Could Guelph get any greener?
Federal Green Party leader Elizabeth May thinks it could.
The Green Party’s Leaders’ Tour kicked off at Royal City Mission on Friday. Guelph is the tour’s first city stop and Green Party of Canada co-leaders May and Jonathan Pedneault are trying to drum up momentum for the next election.
There were about 70 people in the audience. Community members had the opportunity to ask the panel of Green Party leaders, MPs, and MPPs questions and voice their opinions.
Guelph MP Lloyd Longfield will not be running in the next federal election so there could be an opportunity for a Green Party candidate to take that place.
Except there isn’t a candidate yet, but May said there are lots of local people interested in the opportunity, she said in an interview with GuelphToday ahead of the event.
“We're kicking off here because we want to kick off by electing the Green MP,” she said.
Like Kitchener Centre with MP Mike Morrice and newly elected MPP Aislinn Clancy, May said she could see the same thing happen in Guelph.
“I’ve enjoyed working with Lloyd. Just want to be very clear about that. And I also would love to be able to work with a fellow Green MP,” said Mike Schreiner, Guelph MPP and provincial Green Party leader, in a separate interview.
He gave an example of how he asked Morrice to bring his question to a federal minister and “that kind of collaboration would be fantastic,” when it comes to working with a Green MP in Guelph.
“And I also think we’re in a moment in time right now with the window closing on our ability to address the climate crisis that the more elected Greens there are at all levels of government sends a message that we have to address the climate crisis in a way that makes life easier and more affordable for people,” he said.
Guelph will have Green Party MPP Schreiner and “whoever the Green nominee is for Guelph, there will be a Green MP, because that's the way things are moving,” said May.
“The Mike phenomenon in Kitchener helped elect a fantastic new MPP. So there's a synergy in this area, and a desire, I think, for strong independence, progressive voices in politics. And so of course, Guelph is top of mind for us,” said Pedneault.
Whether there are different parties at different levels of governments it’s about working together to get things done, May said.
“Well it just makes it a whole lot easier to work together, when others can see that the goal isn't a political wedge, but it's actually a community interest. And that's why I'm excited about the possibility of Guelph electing a Green MP is to work alongside that person on our communities shared priorities,” said Morrice.
Shared priorities like housing and transportation. He gave an example about challenges of the GO train between Guelph to Kitchener and Guelph to Toronto.
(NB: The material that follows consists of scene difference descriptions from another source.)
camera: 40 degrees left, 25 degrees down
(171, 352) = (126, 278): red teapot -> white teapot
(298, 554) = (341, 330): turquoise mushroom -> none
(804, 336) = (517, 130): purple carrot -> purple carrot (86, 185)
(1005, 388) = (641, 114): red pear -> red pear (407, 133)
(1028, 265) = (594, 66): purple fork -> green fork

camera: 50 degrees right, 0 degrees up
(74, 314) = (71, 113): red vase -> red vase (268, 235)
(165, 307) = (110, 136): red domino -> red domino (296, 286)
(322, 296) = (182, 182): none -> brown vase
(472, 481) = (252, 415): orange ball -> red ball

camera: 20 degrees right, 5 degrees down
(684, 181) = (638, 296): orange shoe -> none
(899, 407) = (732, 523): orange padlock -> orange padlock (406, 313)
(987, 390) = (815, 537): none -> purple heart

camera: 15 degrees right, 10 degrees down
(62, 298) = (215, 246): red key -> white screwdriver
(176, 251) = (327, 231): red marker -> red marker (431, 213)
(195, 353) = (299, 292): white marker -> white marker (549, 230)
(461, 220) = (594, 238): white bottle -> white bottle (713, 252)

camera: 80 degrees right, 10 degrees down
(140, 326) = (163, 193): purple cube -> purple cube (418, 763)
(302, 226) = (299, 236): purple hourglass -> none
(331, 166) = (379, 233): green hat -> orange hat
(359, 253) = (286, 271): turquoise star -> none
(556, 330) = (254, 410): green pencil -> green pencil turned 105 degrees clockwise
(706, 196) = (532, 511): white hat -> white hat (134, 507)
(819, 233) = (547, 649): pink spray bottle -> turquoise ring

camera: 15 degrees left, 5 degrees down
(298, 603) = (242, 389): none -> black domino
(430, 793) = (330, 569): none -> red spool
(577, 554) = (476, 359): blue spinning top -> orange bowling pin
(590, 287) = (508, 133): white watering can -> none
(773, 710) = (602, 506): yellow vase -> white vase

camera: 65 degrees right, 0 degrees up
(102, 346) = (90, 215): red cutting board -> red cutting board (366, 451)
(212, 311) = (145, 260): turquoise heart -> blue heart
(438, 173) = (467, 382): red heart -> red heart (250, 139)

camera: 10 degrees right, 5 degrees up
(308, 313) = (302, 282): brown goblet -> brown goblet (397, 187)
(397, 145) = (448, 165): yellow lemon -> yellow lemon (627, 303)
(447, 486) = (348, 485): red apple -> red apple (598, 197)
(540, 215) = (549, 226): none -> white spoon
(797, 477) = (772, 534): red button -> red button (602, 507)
Issues like the Ontario Disability Support Program, guaranteed income, housing affordability, electoral reform were echoed between politicians and community members during the question and answer session of the event.
Audience member Nadine Lamothe brought the conversation back to the environment with her comment.
“I know that our political system is imperfect. But I vote Green because your job is to keep their feet to the environmental fire. Please keep doing that. Please keep coming up with ideas for housing that will make it greener. Ideas for health care that will make it greener. Please do those things. Because in my view, that's your job,” said Lamothe.
In conversations with May and Schreiner, Morrice said they often bring up how the housing crisis and climate crisis are interconnected.
And how the cost of living is rising “in large part because of the oil and gas companies that are gouging us and how that could be reinvested in home energy retrofits for people to take action on the climate crisis,” he said.
In May’s speech she noted the affordability crisis and questioned why income is taxed and not excess profits like the “... hundreds of billions of dollars every quarter being pulled in by the fossil fuel logging, the fossil fuel industries. Why aren't we taking that money to make sure that nobody in downtown Guelph is living in a tent?”
Although she knows it will be hard, she thinks the climate crisis should be stopped before “it becomes a prescription for an unlivable world for our children and grandchildren. We can't let that happen. We have a moral responsibility.”